Step 3 assesses the stability of residual soils in karst, where subsurface voids may exist near the rock surface, under drained (long-term) conditions. Input the effective cohesion (c′) and the effective angle of internal friction (φ′) of the residual clay soil as shown in Figure.

The dimensionless stability number (N_c'φ') for drained (long-term) conditions is calculated using Equation.

$$N_{c'\phi'} = \frac{\gamma h}{c'}$$

where:

γ = unit weight of the residual clay soil
h = soil thickness above the void
c′ = effective (drained) cohesion

The critical dimensionless stability number for drained (long-term) conditions as a function of $\frac{h}{D}$ is portrayed as a stability chart in Figure and is calculated using Equation.

$$N_{c'\phi',cr} = a(h/D)^{3}-b\left(\frac{h}{D}\right)^{2} + c(h/D) +d$$

where:

a, b, c, and d = constants (see Table)

$\frac{h}{D}$ = ratio of the thickness of the residual soil above the void at the rock surface to void diameter

The values of the constants for drained (long-term) conditions are shown in Table for various values of effective (drained) angle of internal angle (φ'). Intermediate values are linearly interpolated.

Table: Coefficients for stability number N_c'φ',cr and corresponding R² values for drained conditions.

ɸ′ (deg)	A	B	C	d	$R^2$
0	0.0013	0.0766	1.9944	1.8914	0.9982
10	0.0004	0.0353	2.0744	0.6521	0.9990
20	-0.0008	-0.0101	2.6131	0.6484	0.9994
30	-0.0005	-0.0033	3.2346	0.6168	0.9987

When N_c'φ' is greater than N_c'φ',cr, the void is predicted to be unstable, and a sinkhole is likely to form. The FS against drained instability (FS_c'φ') is calculated using Equation.

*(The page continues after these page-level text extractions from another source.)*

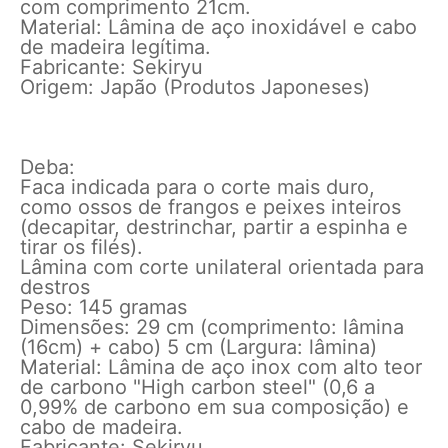
com comprimento 21cm.
Material: Lâmina de aço inoxidável e cabo
de madeira legítima.
Fabricante: Sekiryu
Origem: Japão (Produtos Japoneses)
Deba:
Faca indicada para o corte mais duro,
como ossos de frangos e peixes inteiros
(decapitar, destrinchar, partir a espinha e
tirar os filés).
Lâmina com corte unilateral orientada para
destros
Peso: 145 gramas
Dimensões: 29 cm (comprimento: lâmina
(16cm) + cabo) 5 cm (Largura: lâmina)
Material: Lâmina de aço inox com alto teor
de carbono "High carbon steel" (0,6 a
0,99% de carbono em sua composição) e
cabo de madeira.
Fabricante: Sekiryu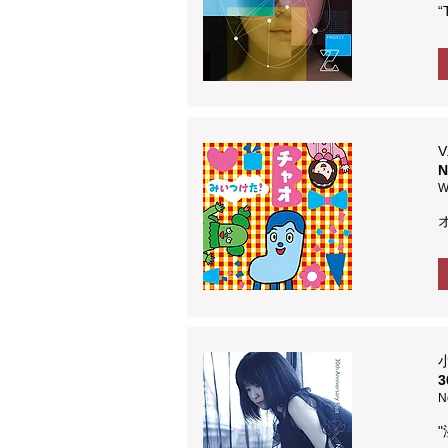
“
V
W
3
N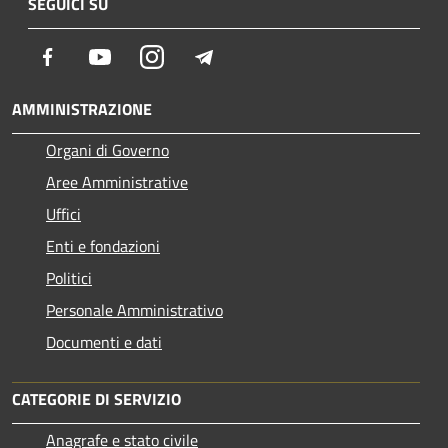
SEGUICI SU
Facebook
Youtube
Instagram
Telegram
AMMINISTRAZIONE
Organi di Governo
Aree Amministrative
Uffici
Enti e fondazioni
Politici
Personale Amministrativo
Documenti e dati
CATEGORIE DI SERVIZIO
Anagrafe e stato civile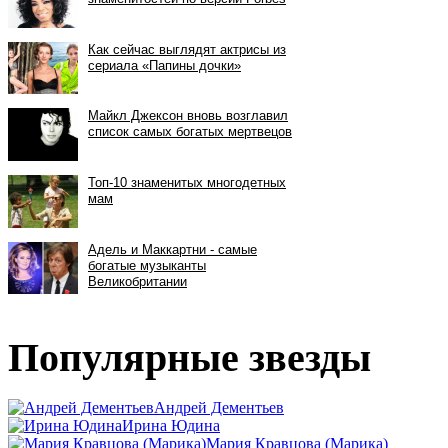
Популярные звезды
Андрей Дементьев
Ирина Юдина
Мария Кравцова (Марика)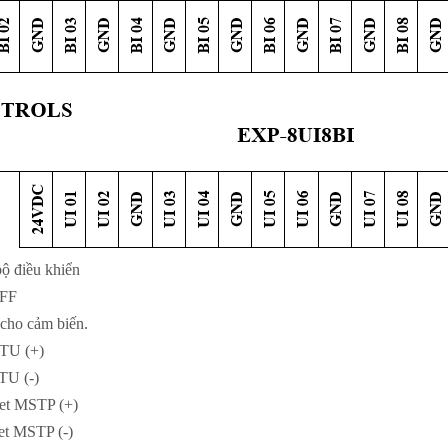
ộ điều khiển
OFF
cho cảm biến.
TU (+)
TU (-)
et MSTP (+)
t MSTP (-)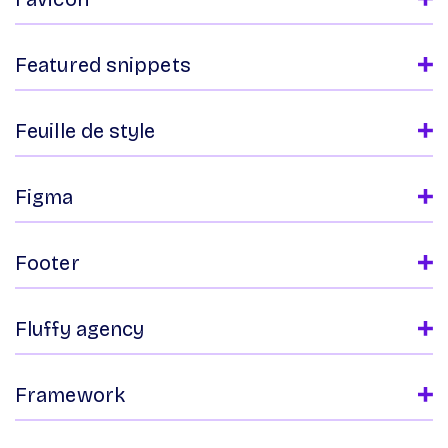
Featured snippets
Feuille de style
Figma
Footer
Fluffy agency
Framework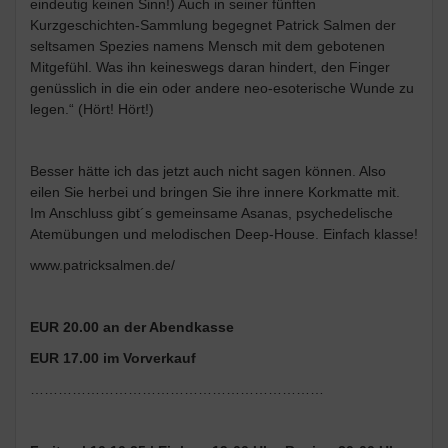
eindeutig keinen Sinn!) Auch in seiner fünften
Kurzgeschichten-Sammlung begegnet Patrick Salmen der
seltsamen Spezies namens Mensch mit dem gebotenen
Mitgefühl. Was ihn keineswegs daran hindert, den Finger
genüsslich in die ein oder andere neo-esoterische Wunde zu
legen.“ (Hört! Hört!)
Besser hätte ich das jetzt auch nicht sagen können. Also
eilen Sie herbei und bringen Sie ihre innere Korkmatte mit.
Im Anschluss gibt´s gemeinsame Asanas, psychedelische
Atemübungen und melodischen Deep-House. Einfach klasse!
www.patricksalmen.de/
EUR 20.00 an der Abendkasse
EUR 17.00 im Vorverkauf
………………………………………………………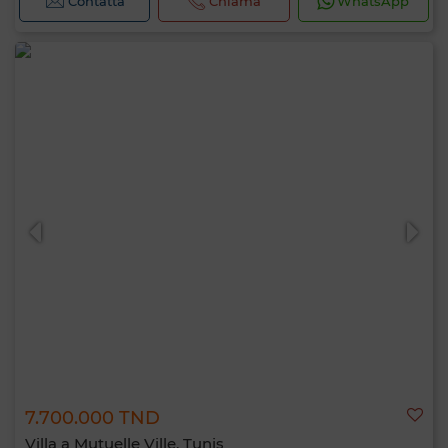
Contatta
Chiama
WhatsApp
7.700.000 TND
Villa a Mutuelle Ville, Tunis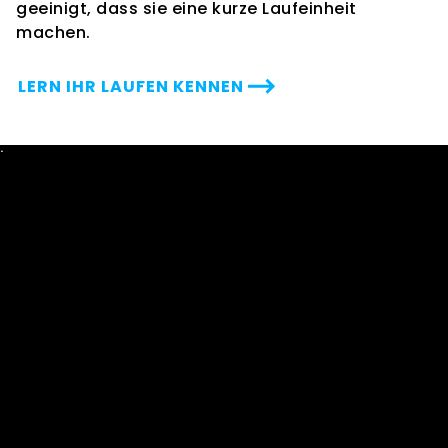
geeinigt, dass sie eine kurze Laufeinheit
machen.
LERN IHR LAUFEN KENNEN
˙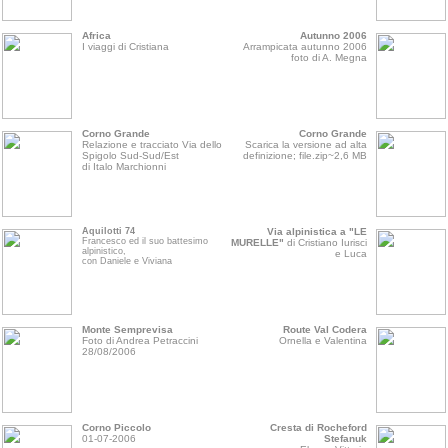
Africa
Autunno 2006
I viaggi di Cristiana
Arrampicata autunno 2006
foto di A. Megna
Corno Grande
Corno Grande
Relazione e tracciato Via dello
Scarica la versione ad alta
Spigolo Sud-Sud/Est
definizione; file.zip~2,6 MB
di Italo Marchionni
Aquilotti 74
Via alpinistica a "LE
Francesco ed il suo battesimo
MURELLE"
di Cristiano Iurisci
alpinistico,
e Luca
con Daniele e Viviana
Monte Semprevisa
Route Val Codera
Foto di Andrea Petraccini
Ornella e Valentina
28/08/2006
Corno Piccolo
Cresta di Rocheford
01-07-2006
Stefanuk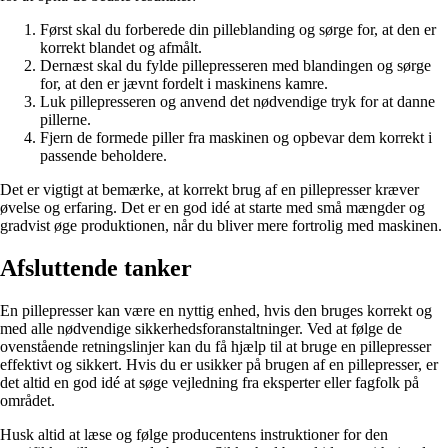
Først skal du forberede din pilleblanding og sørge for, at den er
korrekt blandet og afmålt.
Dernæst skal du fylde pillepresseren med blandingen og sørge
for, at den er jævnt fordelt i maskinens kamre.
Luk pillepresseren og anvend det nødvendige tryk for at danne
pillerne.
Fjern de formede piller fra maskinen og opbevar dem korrekt i
passende beholdere.
Det er vigtigt at bemærke, at korrekt brug af en pillepresser kræver
øvelse og erfaring. Det er en god idé at starte med små mængder og
gradvist øge produktionen, når du bliver mere fortrolig med maskinen.
Afsluttende tanker
En pillepresser kan være en nyttig enhed, hvis den bruges korrekt og
med alle nødvendige sikkerhedsforanstaltninger. Ved at følge de
ovenstående retningslinjer kan du få hjælp til at bruge en pillepresser
effektivt og sikkert. Hvis du er usikker på brugen af en pillepresser, er
det altid en god idé at søge vejledning fra eksperter eller fagfolk på
området.
Husk altid at læse og følge producentens instruktioner for den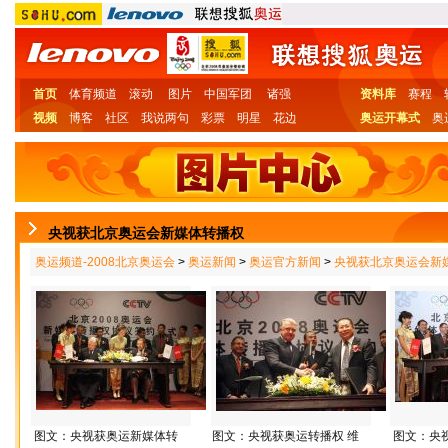
首页
体育频道
滚动
图片
中国军团
诸强
资料库
赛程
视频
博客
社区
我说两句
彩票
明星
花边
奥运开幕式
奥
央视获北京奥运会新媒体转播权
奥运频道-2008北京奥运会
>
奥运新闻
>
奥运官方新闻
>
央视获北京奥运会新
图文：央视获奥运新媒体转
图文：央视获奥运转播权 维
图文：央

$$FS_{c'\phi'}=\frac{N_{c'\phi',cr}}{N_{c'\phi'}}$$

Input (in ascending order) up to seven different void diameters as shown in Figure. If the void radius ($\frac{D}{2}$) exceeds the embankment height (H) input in step 1, the void diameter cells have an orange background. Cells with FS less than 1 have an orange background. The critical thickness of residual soil to void diameter ratio $\left(\frac{h}{D}\right)_{cr}$ is linearly interpolated for a FS of 1. If possible, provide a sufficient range of void diameters to result in at least one computed FS greater than 1 and one less than 1, to calculate $\left(\frac{h}{D}\right)_{cr}$. The volume of eroded soil prior to void collapse (V) is calculated the same as in undrained (short-term) conditions. The drained (long-term) stability evaluation is illustrated in Figure.

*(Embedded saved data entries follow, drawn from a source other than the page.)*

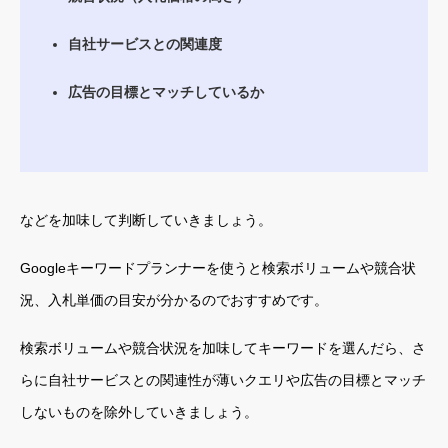
自社サービスとの関連度
広告の目標とマッチしているか
などを加味して判断していきましょう。
Googleキーワードプランナーを使うと検索ボリュームや競合状
況、入札単価の目安が分かるのでおすすめです。
検索ボリュームや競合状況を加味してキーワードを選んだら、さ
らに自社サービスとの関連性が薄いクエリや広告の目標とマッチ
しないものを除外していきましょう。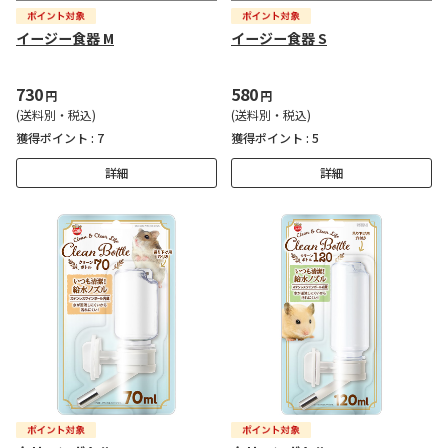
イージー食器 M
イージー食器 S
730
580
円
円
(送料別・税込)
(送料別・税込)
獲得ポイント :
7
獲得ポイント :
5
詳細
詳細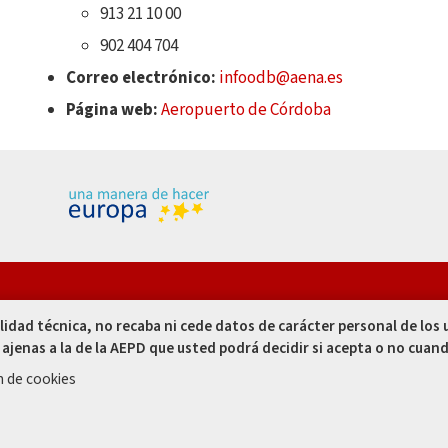
913 21 10 00
902 404 704
Correo electrónico:
infoodb@aena.es
Página web:
Aeropuerto de Córdoba
res, 1. 14002
alidad técnica, no recaba ni cede datos de carácter personal de los
- España
 ajenas a la de la AEPD que usted podrá decidir si acepta o no cuand
 00
n de cookies
 50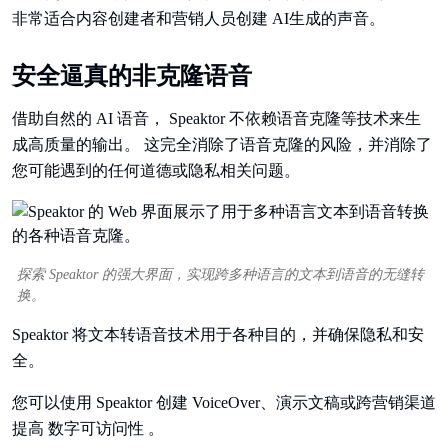
非常适合内容创建者和营销人员创建 AI生成的声音。
安全逼真的非克隆语音
借助自然的 AI 语音， Speaktor 不依赖语音克隆等技术来生
成高质量的输出。 这完全消除了语音克隆的风险，并消除了
您可能遇到的任何道德或隐私相关问题。
探索 Speaktor 的强大界面，实现跨多种语言的文本到语音的无缝转
换。
Speaktor 将文本转语音技术用于各种目的，并确保隐私和安
全。
您可以使用 Speaktor 创建 VoiceOver、演示文稿或跨营销渠道
提高 数字可访问性 。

Figure: Step 3 of Sinkhole worksheet: Drained (long-term) stability.

Summary

In step 4, the stability numbers for undrained (short-term) conditions (blue circles) and drained (long-term) conditions (red circle) are plotted as a function of $\frac{h}{D}$ at the bottom of the worksheet, as shown in Figure. Reference lines for the critical stability number for undrained (short-term) conditions (blue line) and drained (long-term) conditions (red line) are also plotted as a function of $\frac{h}{D}$. When a stability number plots above the reference line, the void is predicted to be unstable, and a sinkhole is likely to form. The light gray lines provide the critical stability numbers for the undrained and drained conditions modeled by Drumm et al. (2009) [?] for reference.

Figure: Step 4 of Sinkhole worksheet: Graphical output.